### Testo da esaminare
Trieste, ragazza incinta pestata dal compagno
TRIESTE Forse nessuno si era accorto delle urla che provenivano dai muri di casa. O chi ha sentito, non ha fatto nulla. Erano le urla di paura e di dolore di una giovane incinta. Bisognava che la ragazza fosse ricoverata in ospedale, lì e lì per partorire, perché qualcuno si rendesse conto di cosa subiva. Il compagno la picchiava. Lo faceva spesso, anche se la fidanzata era in gravidanza. Ma al Burlo, durante le visite, è stato subito evidente ai medici e agli infermieri che qualcosa non andava nella vita della paziente. Lei, di origini straniere ma residente a Trieste, ha raccontato tutto: le minacce, le violenze, la preoccupazione per il bimbo in grembo.
La direzione sanitaria dell’Irccs ha allertato immediatamente il Tribunale per i minorenni. E la Procura ha aperto un’indagine: l’uomo, rinviato a giudizio dal pm Federico Frezza, deve comparire in udienza davanti al gup Laura Barresi. La segnalazione del Burlo è articolata. I fatti descritti nel documento risalgono all’estate del 2016, nel mese in cui la donna sta per dare alla luce il bimbo. Durante la degenza al Day Hospital ostetrico, la vittima fa riferimento ai problemi economici ma anche alle gravi difficoltà di rapporto con il convivente.
Dal colloquio psicologico emerge anche il passato traumatico della giovane, prima del suo trasferimento a Trieste: il padre manesco e i maltrattamenti dei partner precedenti. La straniera cita in particolare un episodio: è circa all’ottavo mese di gravidanza quando il fidanzato, in seguito a un’accesa discussione, le mette le mani attorno al collo bloccandole il respiro. Lui molla la stretta solo quando si accorge che la ragazza sta per vomitare. Ma la donna viene picchiata anche altre volte con pugni e calci. Qualche giorno prima del parto è costretta a fuggire di casa e chiamare i carabinieri per evitare l’ennesima violenza.

### Consegna
Prosegui l'articolo sulla ragazza incinta picchiata dal compagno a Trieste, partendo dopo l'ultima frase riportata.

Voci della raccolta
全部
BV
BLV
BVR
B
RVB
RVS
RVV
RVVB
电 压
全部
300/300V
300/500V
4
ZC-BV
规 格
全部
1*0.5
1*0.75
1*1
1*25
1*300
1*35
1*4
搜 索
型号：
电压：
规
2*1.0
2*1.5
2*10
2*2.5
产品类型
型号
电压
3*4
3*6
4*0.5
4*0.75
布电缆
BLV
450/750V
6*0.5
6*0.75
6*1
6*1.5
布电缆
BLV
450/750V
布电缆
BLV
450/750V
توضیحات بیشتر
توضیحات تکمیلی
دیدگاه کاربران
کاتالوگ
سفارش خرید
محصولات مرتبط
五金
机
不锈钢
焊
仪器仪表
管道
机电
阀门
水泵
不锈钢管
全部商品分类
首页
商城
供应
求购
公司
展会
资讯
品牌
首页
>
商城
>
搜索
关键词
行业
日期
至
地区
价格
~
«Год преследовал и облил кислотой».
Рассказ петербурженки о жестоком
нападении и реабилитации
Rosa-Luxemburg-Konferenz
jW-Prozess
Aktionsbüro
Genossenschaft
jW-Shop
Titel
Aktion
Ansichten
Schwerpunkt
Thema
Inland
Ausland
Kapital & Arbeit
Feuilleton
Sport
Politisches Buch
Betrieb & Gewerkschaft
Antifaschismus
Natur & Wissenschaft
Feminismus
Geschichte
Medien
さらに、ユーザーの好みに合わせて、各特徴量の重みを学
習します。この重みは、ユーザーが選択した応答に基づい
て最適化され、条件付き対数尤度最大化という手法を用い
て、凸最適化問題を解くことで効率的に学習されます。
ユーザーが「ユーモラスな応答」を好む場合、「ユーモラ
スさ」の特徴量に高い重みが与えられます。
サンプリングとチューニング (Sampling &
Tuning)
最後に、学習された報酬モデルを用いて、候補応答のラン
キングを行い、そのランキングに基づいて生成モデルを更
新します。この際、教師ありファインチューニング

### Spazio risposta
«Ti faccio partorire prima», è la minaccia dell’uomo. Ma la convivente non lo denuncia. Spera che prima o poi il compagno cambi. Che impari a controllare la propria rabbia e i propri istinti. Dopo la gravidanza la giovane madre accetta però di cominciare un percorso al centro Antiviolenza del Goap, ma rifiuta l’accoglienza in una struttura per mamme con bambini. Sostiene che in caso di emergenza chiamerà i carabinieri e che, all’occorrenza, domanderà aiuto a una vicina di casa.
Nel frattempo si muove la Procura. Si scopre che ragazza ha sopportato quelle brutali violenze per due anni. L’imputazione parla chiaramente delle condotte «plurireiterate» del convivente e delle percosse con calci e pugni. Un incubo, scrivono proprio gli inquirenti, che la donna ha dovuto subire in silenzio «anche quando era incinta».